El dogma de la Iglesia mantiene una verdad que resulta insostenible: que el alma es como un soplo de vida que ocupa al ser humano desde el momento de la concepción. De ahí que cualquier interrupción de este proceso es equivalente a un asesinato. Por lo tanto, el aborto, no importa la circunstancia en que se dé, es un asesinato. Una lógica que en primera instancia parecería fulminante. Pero es también una cuestión de semántica. ¿Un embarazo interrumpido es igual a un asesinato? La Iglesia ha llevado la cuestión hasta un extremo bárbaro: hasta evitar la concepción es un pecado. De ahí la prohibición al uso de los métodos anticonceptivos. Que las mujeres tengan los hijos que Dios les mande, aunque la Iglesia, por supuesto, incluso ni el Estado, se hagan cargo del destino de estos niños.
Una cuestión tan delicada como el aborto debe estar en el debate público. Pero al margen de todo dogma. Es necesario analizar el problema desde todos los puntos de vista, desde todos los ángulos de la ciencia y la ética: ¿en qué momento del embarazo el embrión adquiere las características plenas de un ser humano? ¿Es mejor mantener esta problemática en el silencio, de plano en la clandestinidad? El hecho es que miles de mujeres se ven obligadas por diferentes circunstancias a interrumpir un embarazo no deseado, o que pone en peligro su vida, y muchas de ellas mueren en el acto o quedan con secuelas que les echan a perder la existencia. No se trata de fomentar el aborto. Es seguro que ninguna mujer recurriría a él por gusto. Pero es necesario que las leyes no lo penalicen y que normen su práctica médica.

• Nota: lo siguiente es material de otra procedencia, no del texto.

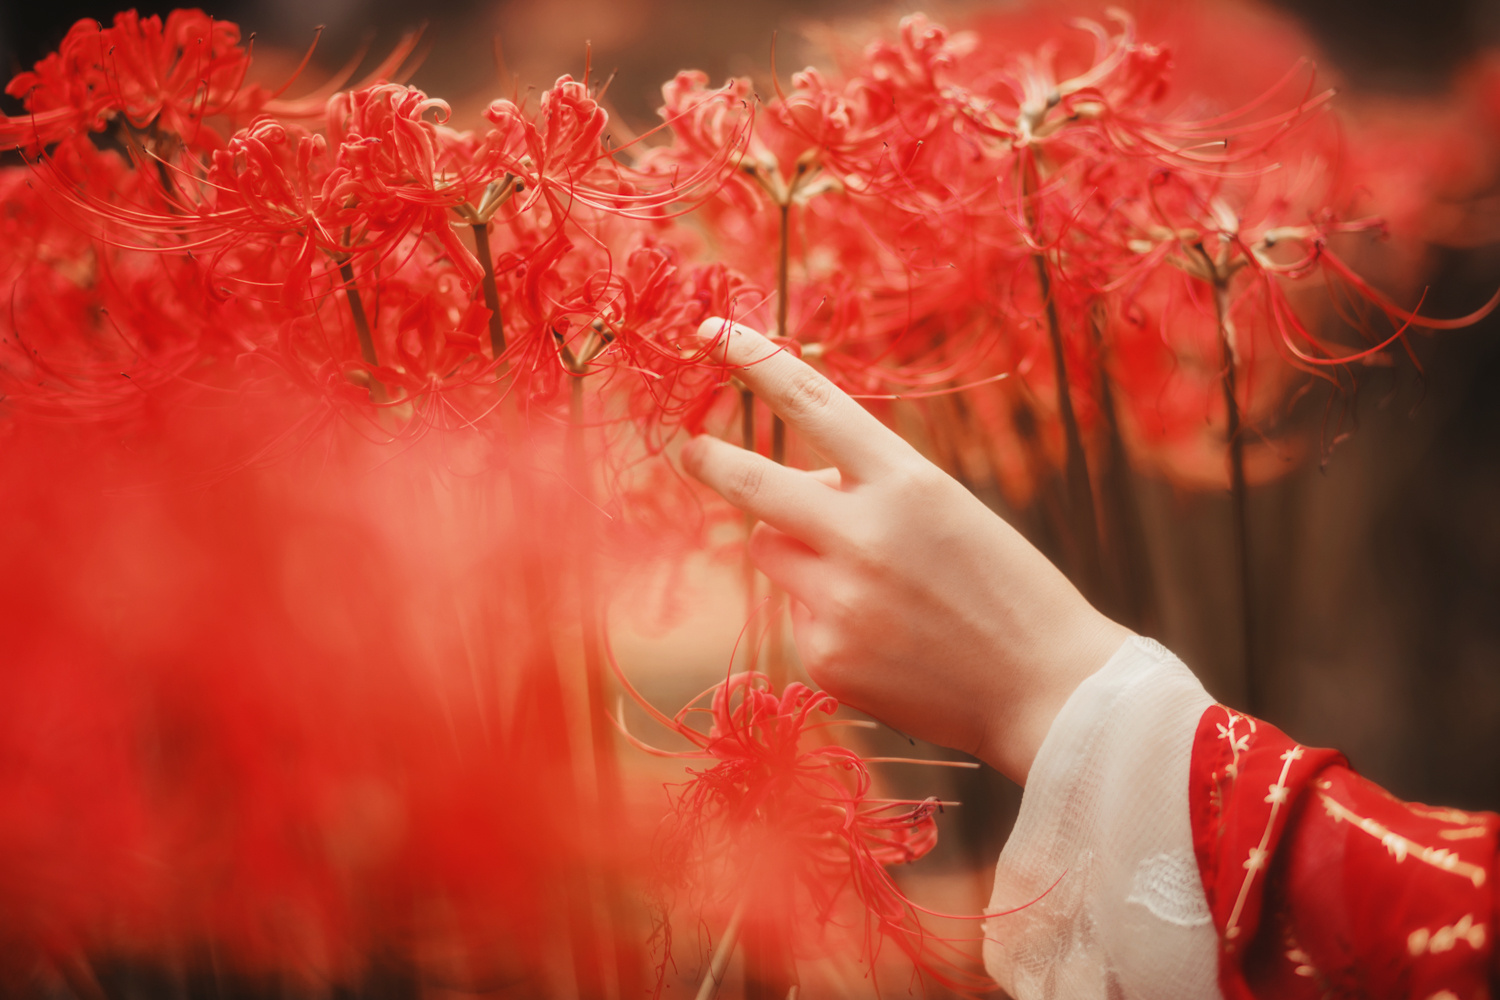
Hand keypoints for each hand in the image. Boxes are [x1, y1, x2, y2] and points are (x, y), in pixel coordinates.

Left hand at [681, 319, 1130, 783]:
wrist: (1048, 691)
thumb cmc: (1004, 590)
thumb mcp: (949, 511)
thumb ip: (870, 490)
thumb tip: (796, 491)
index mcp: (910, 483)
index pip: (815, 404)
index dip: (755, 362)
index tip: (712, 332)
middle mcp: (866, 536)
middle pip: (754, 484)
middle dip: (711, 461)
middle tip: (690, 449)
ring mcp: (841, 601)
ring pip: (769, 547)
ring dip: (795, 548)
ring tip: (871, 583)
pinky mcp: (826, 655)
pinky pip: (795, 611)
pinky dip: (825, 616)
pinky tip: (886, 641)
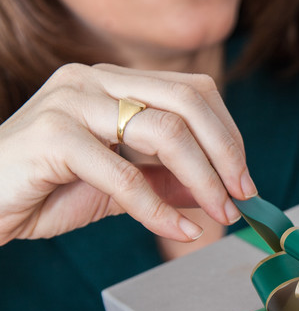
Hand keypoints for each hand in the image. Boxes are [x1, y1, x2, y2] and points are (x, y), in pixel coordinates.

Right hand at [0, 63, 256, 245]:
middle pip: (187, 101)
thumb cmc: (42, 190)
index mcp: (110, 82)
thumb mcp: (118, 186)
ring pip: (165, 131)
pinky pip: (125, 174)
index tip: (244, 180)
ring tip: (219, 214)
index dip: (227, 135)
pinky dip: (159, 209)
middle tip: (242, 196)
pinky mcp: (54, 135)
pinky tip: (179, 230)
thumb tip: (220, 192)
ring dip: (203, 180)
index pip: (191, 91)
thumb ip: (165, 181)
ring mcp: (72, 101)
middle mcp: (93, 80)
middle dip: (226, 152)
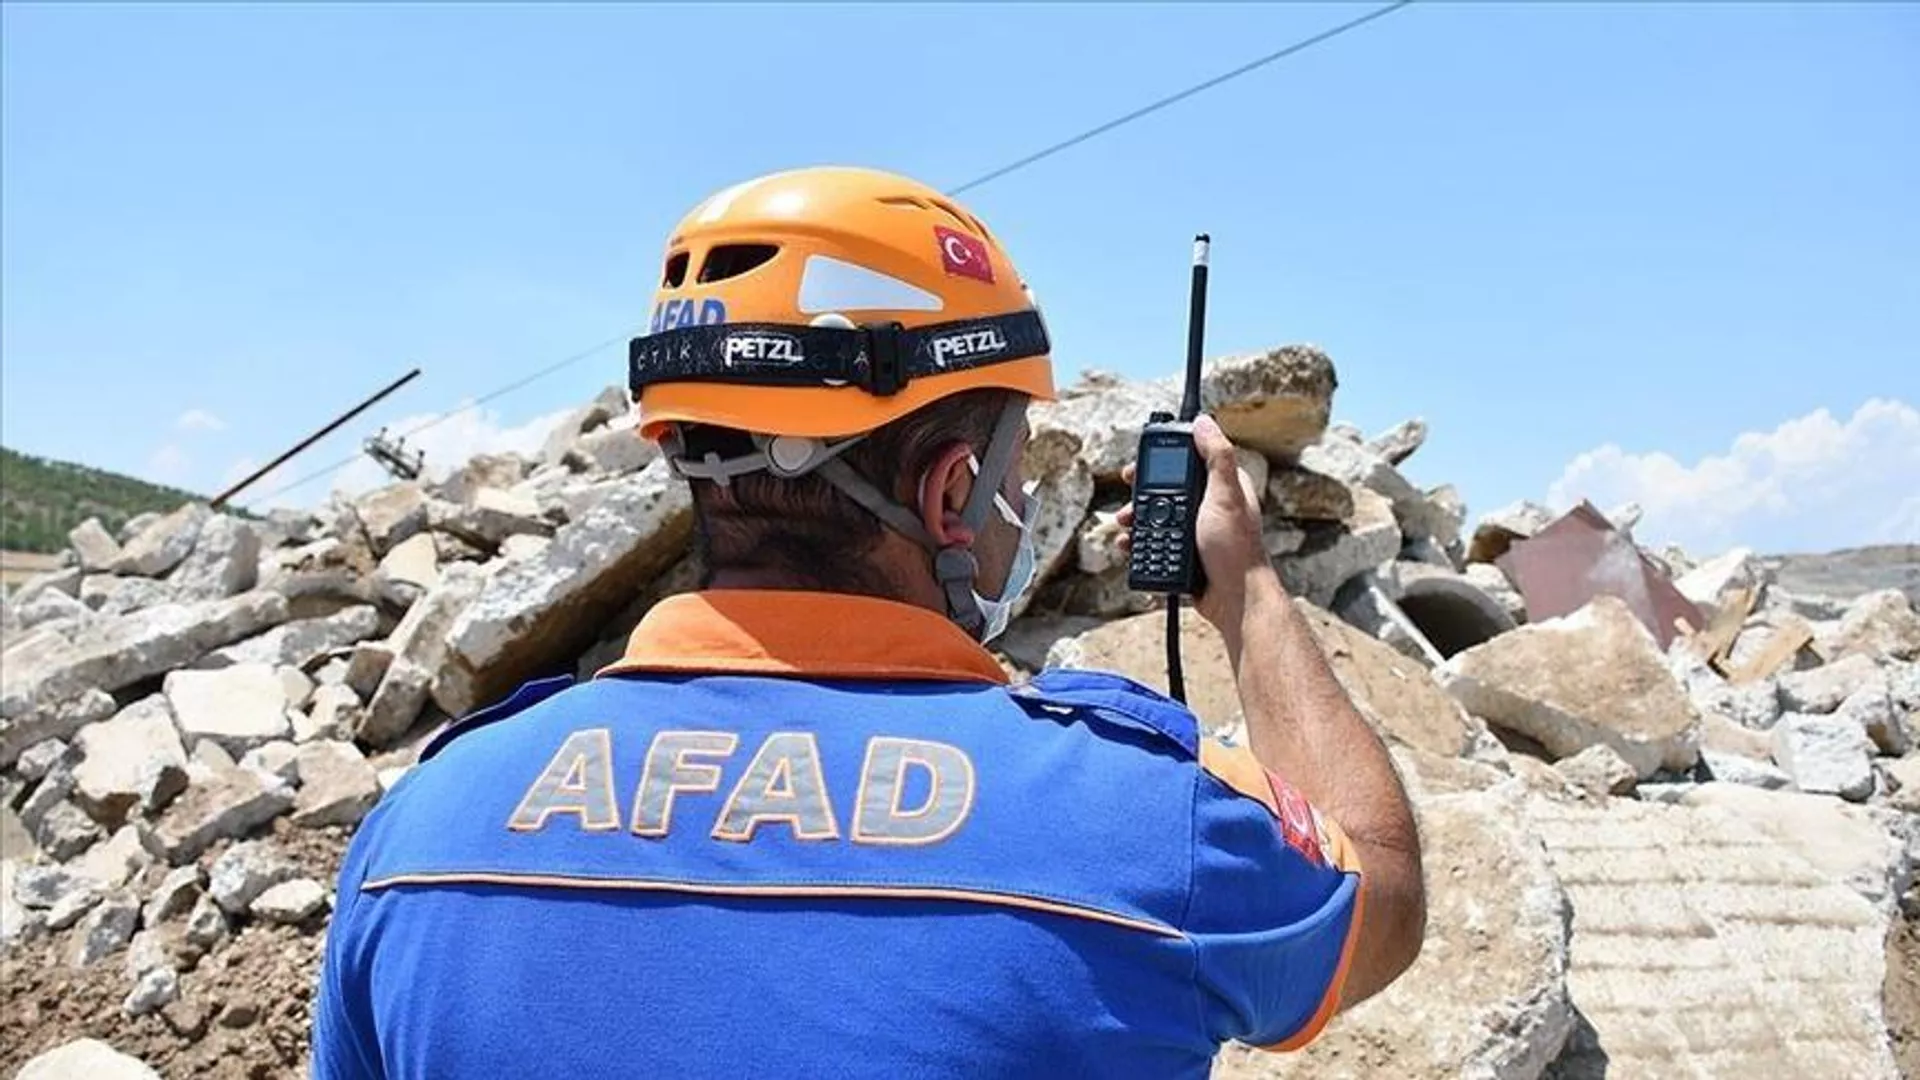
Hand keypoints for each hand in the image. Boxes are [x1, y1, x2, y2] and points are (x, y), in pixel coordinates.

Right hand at [1117, 414, 1278, 632]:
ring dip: (1136, 522)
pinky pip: (1154, 544)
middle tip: (1127, 503)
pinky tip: (1130, 547)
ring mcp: (1195, 532)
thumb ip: (1216, 457)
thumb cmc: (1235, 548)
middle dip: (1140, 496)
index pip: (1186, 462)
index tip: (1137, 466)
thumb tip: (1204, 421)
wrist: (1234, 599)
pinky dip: (1139, 545)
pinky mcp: (1185, 555)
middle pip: (1164, 490)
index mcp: (1220, 487)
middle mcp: (1207, 506)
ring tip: (1125, 527)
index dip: (1160, 460)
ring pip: (1156, 518)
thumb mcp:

Desde luego que la moral del silencio se alimenta de hipocresía. Quienes dicen defender la vida desde el primer momento de su concepción no hacen nada, en cambio, por acabar con las guerras que existen en el mundo, como la de Irak, por ejemplo, o de proteger a todos esos niños que han nacido con el futuro cancelado, que se mueren a causa de enfermedades que son curables, que se quedan sobreviviendo en los márgenes más extremos de la realidad. Y tampoco hacen nada por reconocer y castigar las perversiones que algunos de los ministros religiosos cometen contra niños inocentes. En el fondo, de lo que se trata es de negarle a la mujer su derecho a decidir por sí misma, su derecho al placer, su derecho, en fin, a realizarse plenamente sin que la Iglesia siga siendo esa Inquisición que la arroja a la hoguera cada vez que, como Juana de Arco o Sor Juana Inés de la Cruz, se atreven a salir de su cárcel con arrojo en busca de la libertad.